Poking a Stick Into the Honor Killing v. Domestic Violence Debate

Islamic girlsFirst, we could start by abandoning this ridiculous, self-indulgent ideological debate over the taxonomy of honour killings. Those on the left who abhor the term are right about one thing: A good few of the people who constantly shout it from the rooftops are mostly interested in demonizing Islam. But that doesn’t change the fact that honour killings can . . . rather easily be distinguished from other cases of domestic violence. A murderer who kills a relative in certainty that his peers will approve is a very different animal from one who does so out of anti-social, purely secular rage.

. . . writes Chris Selley in Recipe to reduce honour killings at Canada’s National Post (gleaned from a Tweet by Doug Saunders of the Globe and Mail).

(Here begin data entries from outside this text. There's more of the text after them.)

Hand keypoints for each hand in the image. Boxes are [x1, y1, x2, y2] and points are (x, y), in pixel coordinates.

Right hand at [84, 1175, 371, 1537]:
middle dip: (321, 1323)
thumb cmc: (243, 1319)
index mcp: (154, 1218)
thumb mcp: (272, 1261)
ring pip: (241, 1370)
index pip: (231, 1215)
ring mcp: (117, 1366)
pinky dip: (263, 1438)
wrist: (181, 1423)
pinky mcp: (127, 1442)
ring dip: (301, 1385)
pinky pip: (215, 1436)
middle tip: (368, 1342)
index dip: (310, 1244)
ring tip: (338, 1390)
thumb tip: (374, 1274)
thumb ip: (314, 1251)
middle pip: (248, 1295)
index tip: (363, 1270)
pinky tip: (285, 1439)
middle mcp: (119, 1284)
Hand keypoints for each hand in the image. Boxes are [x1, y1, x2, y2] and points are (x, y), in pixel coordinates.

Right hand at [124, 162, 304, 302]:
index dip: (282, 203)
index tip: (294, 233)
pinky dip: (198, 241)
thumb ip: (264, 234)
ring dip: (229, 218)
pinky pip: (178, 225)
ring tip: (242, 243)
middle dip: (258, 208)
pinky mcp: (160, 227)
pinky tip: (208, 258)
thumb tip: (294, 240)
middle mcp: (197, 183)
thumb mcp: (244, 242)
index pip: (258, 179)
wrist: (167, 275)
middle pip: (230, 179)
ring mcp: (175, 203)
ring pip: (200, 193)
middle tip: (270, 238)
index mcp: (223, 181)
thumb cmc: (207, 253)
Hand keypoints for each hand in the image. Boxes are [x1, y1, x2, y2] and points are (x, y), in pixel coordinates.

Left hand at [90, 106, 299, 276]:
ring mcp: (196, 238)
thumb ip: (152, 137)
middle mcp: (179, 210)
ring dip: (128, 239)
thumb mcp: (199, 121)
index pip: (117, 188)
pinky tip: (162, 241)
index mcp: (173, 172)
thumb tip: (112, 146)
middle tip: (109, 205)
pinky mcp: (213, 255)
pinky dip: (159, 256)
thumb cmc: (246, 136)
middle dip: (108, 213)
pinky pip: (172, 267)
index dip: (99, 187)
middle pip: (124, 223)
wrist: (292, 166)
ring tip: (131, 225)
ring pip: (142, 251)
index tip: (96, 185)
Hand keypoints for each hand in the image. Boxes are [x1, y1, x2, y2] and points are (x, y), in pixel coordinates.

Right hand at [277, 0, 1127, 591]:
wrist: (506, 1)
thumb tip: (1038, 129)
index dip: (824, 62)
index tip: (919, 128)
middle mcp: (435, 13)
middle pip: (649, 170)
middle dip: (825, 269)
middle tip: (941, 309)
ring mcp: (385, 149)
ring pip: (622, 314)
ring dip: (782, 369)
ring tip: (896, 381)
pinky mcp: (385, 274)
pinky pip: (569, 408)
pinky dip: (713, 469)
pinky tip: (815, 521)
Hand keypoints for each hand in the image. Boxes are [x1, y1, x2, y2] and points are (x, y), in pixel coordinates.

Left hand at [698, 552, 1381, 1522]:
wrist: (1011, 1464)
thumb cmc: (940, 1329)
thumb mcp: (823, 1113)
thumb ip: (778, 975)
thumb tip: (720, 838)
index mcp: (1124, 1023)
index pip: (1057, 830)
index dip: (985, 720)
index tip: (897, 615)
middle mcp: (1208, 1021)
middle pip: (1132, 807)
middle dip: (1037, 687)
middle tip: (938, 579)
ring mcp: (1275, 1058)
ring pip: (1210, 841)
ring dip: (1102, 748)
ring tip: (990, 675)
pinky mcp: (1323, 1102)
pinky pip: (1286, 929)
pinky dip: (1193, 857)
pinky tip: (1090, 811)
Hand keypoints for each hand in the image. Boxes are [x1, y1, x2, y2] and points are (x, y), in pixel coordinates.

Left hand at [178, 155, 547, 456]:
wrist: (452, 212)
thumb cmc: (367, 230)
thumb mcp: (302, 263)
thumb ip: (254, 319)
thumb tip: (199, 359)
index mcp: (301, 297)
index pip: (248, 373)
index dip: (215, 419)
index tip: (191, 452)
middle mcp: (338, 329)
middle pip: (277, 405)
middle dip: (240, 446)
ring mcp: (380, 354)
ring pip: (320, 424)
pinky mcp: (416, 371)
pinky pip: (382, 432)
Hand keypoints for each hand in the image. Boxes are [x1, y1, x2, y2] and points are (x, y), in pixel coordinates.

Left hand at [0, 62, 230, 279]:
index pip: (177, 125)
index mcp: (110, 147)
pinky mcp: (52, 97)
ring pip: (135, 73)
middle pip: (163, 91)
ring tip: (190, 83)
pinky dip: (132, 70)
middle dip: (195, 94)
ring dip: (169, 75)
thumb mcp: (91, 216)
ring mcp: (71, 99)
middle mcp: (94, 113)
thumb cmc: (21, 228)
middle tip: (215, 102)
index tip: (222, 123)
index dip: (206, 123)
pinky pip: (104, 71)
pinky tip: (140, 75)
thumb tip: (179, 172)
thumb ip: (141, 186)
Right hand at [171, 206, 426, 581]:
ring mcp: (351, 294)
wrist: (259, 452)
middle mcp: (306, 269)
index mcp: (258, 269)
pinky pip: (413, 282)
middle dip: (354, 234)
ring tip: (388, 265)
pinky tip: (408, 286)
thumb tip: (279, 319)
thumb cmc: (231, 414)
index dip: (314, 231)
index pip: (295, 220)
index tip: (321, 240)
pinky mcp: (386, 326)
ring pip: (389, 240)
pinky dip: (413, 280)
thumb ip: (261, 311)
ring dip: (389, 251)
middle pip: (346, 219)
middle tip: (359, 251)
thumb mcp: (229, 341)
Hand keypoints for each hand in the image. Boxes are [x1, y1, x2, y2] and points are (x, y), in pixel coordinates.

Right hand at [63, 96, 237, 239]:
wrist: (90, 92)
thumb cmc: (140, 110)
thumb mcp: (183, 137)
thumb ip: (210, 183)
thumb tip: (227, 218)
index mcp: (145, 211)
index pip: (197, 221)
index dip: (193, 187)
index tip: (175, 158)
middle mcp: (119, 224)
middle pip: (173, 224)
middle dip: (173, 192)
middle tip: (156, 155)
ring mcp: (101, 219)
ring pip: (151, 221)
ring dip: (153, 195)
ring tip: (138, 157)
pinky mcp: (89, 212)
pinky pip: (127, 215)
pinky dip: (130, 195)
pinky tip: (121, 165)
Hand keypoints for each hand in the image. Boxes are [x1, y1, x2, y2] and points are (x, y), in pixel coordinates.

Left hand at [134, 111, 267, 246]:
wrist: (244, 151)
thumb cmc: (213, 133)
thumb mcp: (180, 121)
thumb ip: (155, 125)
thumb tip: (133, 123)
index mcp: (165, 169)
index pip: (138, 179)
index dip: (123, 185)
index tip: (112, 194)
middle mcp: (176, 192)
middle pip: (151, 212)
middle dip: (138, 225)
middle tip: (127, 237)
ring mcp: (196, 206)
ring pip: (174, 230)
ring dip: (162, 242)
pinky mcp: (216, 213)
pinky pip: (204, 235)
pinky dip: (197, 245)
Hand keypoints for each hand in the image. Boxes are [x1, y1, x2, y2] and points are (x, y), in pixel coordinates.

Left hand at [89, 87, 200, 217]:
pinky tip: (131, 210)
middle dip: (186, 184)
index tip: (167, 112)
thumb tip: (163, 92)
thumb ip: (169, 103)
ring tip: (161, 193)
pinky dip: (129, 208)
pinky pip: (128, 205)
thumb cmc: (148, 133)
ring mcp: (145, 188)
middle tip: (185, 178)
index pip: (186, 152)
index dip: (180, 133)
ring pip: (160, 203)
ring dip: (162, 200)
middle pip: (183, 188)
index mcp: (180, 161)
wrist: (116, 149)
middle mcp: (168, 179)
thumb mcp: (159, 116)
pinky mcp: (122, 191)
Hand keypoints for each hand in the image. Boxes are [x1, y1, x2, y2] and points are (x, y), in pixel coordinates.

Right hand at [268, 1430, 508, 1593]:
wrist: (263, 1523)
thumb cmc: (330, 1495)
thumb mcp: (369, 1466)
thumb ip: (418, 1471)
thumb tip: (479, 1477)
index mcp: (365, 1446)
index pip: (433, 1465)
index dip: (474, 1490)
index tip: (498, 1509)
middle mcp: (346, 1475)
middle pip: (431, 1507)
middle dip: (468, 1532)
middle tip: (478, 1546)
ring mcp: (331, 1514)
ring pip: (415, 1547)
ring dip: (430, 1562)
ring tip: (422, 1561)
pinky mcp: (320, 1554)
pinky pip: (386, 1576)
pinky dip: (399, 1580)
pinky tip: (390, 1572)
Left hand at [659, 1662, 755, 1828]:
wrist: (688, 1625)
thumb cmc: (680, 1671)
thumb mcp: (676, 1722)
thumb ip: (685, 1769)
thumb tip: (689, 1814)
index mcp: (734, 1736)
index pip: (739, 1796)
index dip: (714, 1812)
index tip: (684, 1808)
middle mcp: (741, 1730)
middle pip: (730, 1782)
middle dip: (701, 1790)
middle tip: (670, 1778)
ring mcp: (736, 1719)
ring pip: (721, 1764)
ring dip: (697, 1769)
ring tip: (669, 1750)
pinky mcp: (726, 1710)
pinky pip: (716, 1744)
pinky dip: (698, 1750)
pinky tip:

More:

Between 1998 and 2007 . . . 65 Canadian children between the ages of 12 and 17 were killed by a family member. One of them was Aqsa Parvez. … Muhammad Parvez felt humiliated by his daughter’s dress, her behaviour and her choice of friends, and his remedy was to choke the life out of her. “My community will say you have not been able to control your daughter,” he lamented to his wife.

If honour killings are on the rise in Canada. … it’s not as if this is a leading cause of death in Canada, or even of domestic homicide. … The question is not whether this is a problem for the diaspora communities in question, and for Canada. It is. The question is whether it demands sweeping, perhaps structural, changes to Canadian society — for example, “the immigration debate we don’t want to have,” as a Globe and Mail headline darkly intoned yesterday. I don’t think it does. I think it just means we need to try harder.

For example . . .

An unapologetic, incessant message to women and girls living in abusive situations that they don’t have to, and should not, put up with it, backed up with well-funded resources like safe houses and punitive criminal sanctions for offenders.

Asking “What’s the alternative?” Selley concludes:

In a highly theoretical world, we could ban immigration from countries or communities where honour crimes are common. That’s obviously not going to happen. And if it did, we’d be denying people like Aqsa Parvez even the chance to be Canadian. [He] came to Canada as a refugee, not as an immigrant. … Canada granted him asylum from persecution . . . and he repaid the favour by persecuting his daughter for wanting to be free. Because of this cretin, we should turn the country upside down? No thanks.

Do Focal Points readers agree that honor killings can easily be distinguished from other cases of domestic violence? Do you agree with the author that all of us in North America need to guard against over-reacting to honor killings?